7 👾 Basics of R syntax

Code Works Code Not Working GIFfrom Code Works GIFs

Okay, now we can start learning about the basics of the R coding syntax.

R is a programming language . This means just as you would with learning any other language, you need to immerse yourself into it by practicing and getting your hands dirty. (There’s a reason that annoying owl doesn’t do well when you 👻 it.) No one knows everything about the R coding language. You learn it over time and with more experience.

Coding in general can be very frustrating 🤬. Even for experienced coders (I would count myself as one of them – I know quite a few coding languages and even know a lot of theory behind coding languages and get pretty frustrated at times). But with more practice, you get more and more used to it.

You should not approach coding simply as memorizing what to type. It also requires a different type of thinking and workflow. What I mean by this is that coding is logical 🖖.

- [RECORDS FOR PROCESSING]
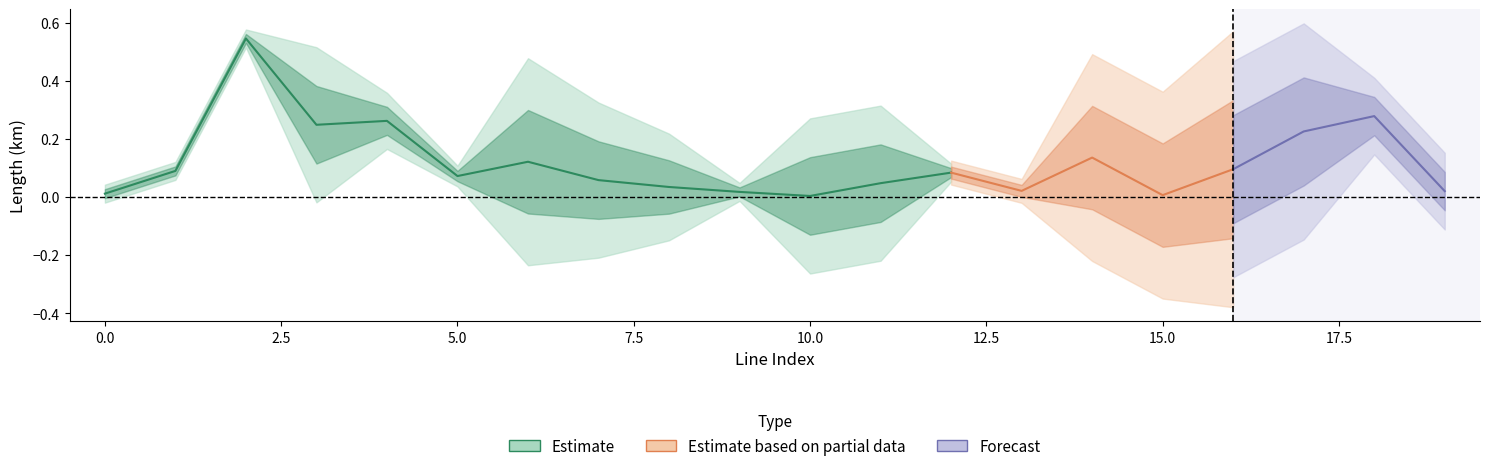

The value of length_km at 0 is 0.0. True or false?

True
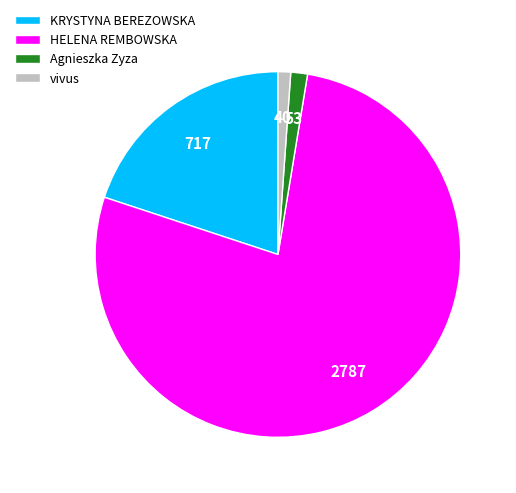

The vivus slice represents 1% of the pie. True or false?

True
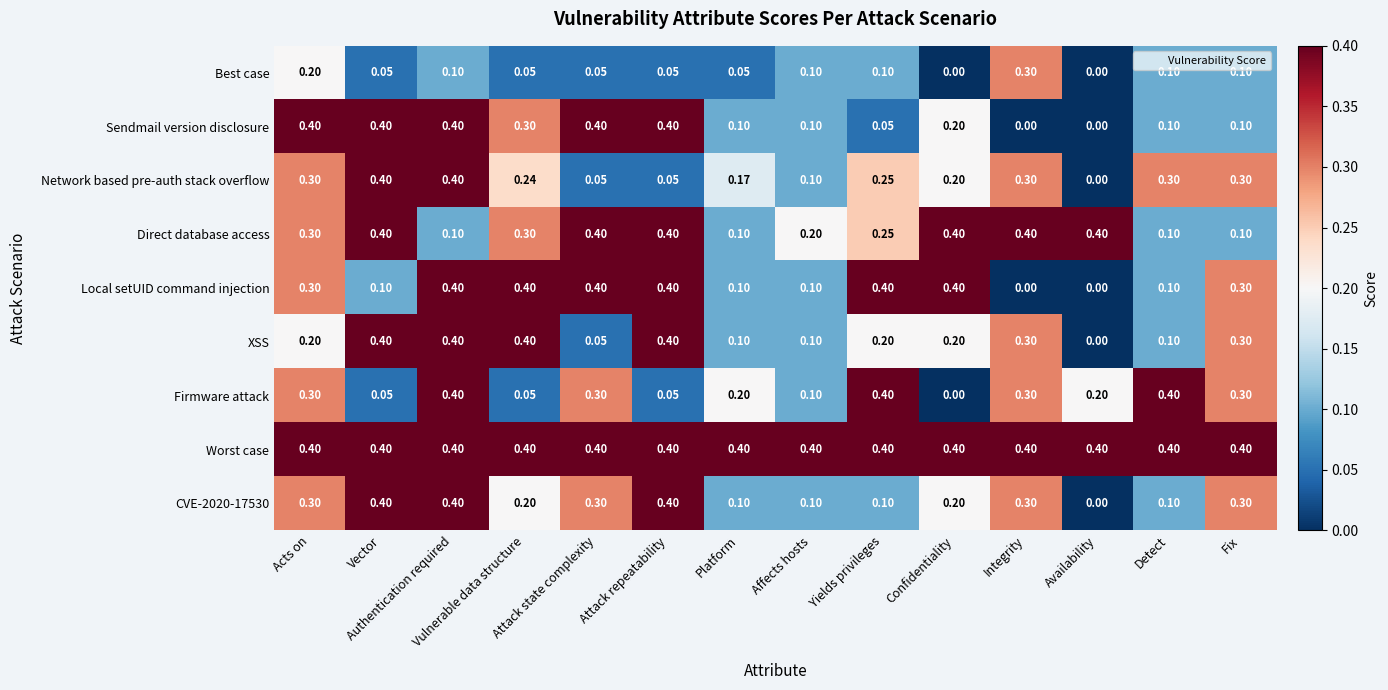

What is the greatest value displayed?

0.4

- [TASK SET]
A – Print the part of the R syntax introduction from "R is a programming" to "with more experience." word for word.
B – Output every one of the records placed after the R syntax introduction word for word, leaving out the pictures.
The records bear no relation to the R syntax introduction.

- [ANSWERS IN ORDER]
A –
R is a programming language . This means just as you would with learning any other language, you need to immerse yourself into it by practicing and getting your hands dirty. (There’s a reason that annoying owl doesn’t do well when you 👻 it.) No one knows everything about the R coding language. You learn it over time and with more experience.

B –
The value of length_km at 0 is 0.0. True or false?

True

The vivus slice represents 1% of the pie. True or false?

True

What is the greatest value displayed?

0.4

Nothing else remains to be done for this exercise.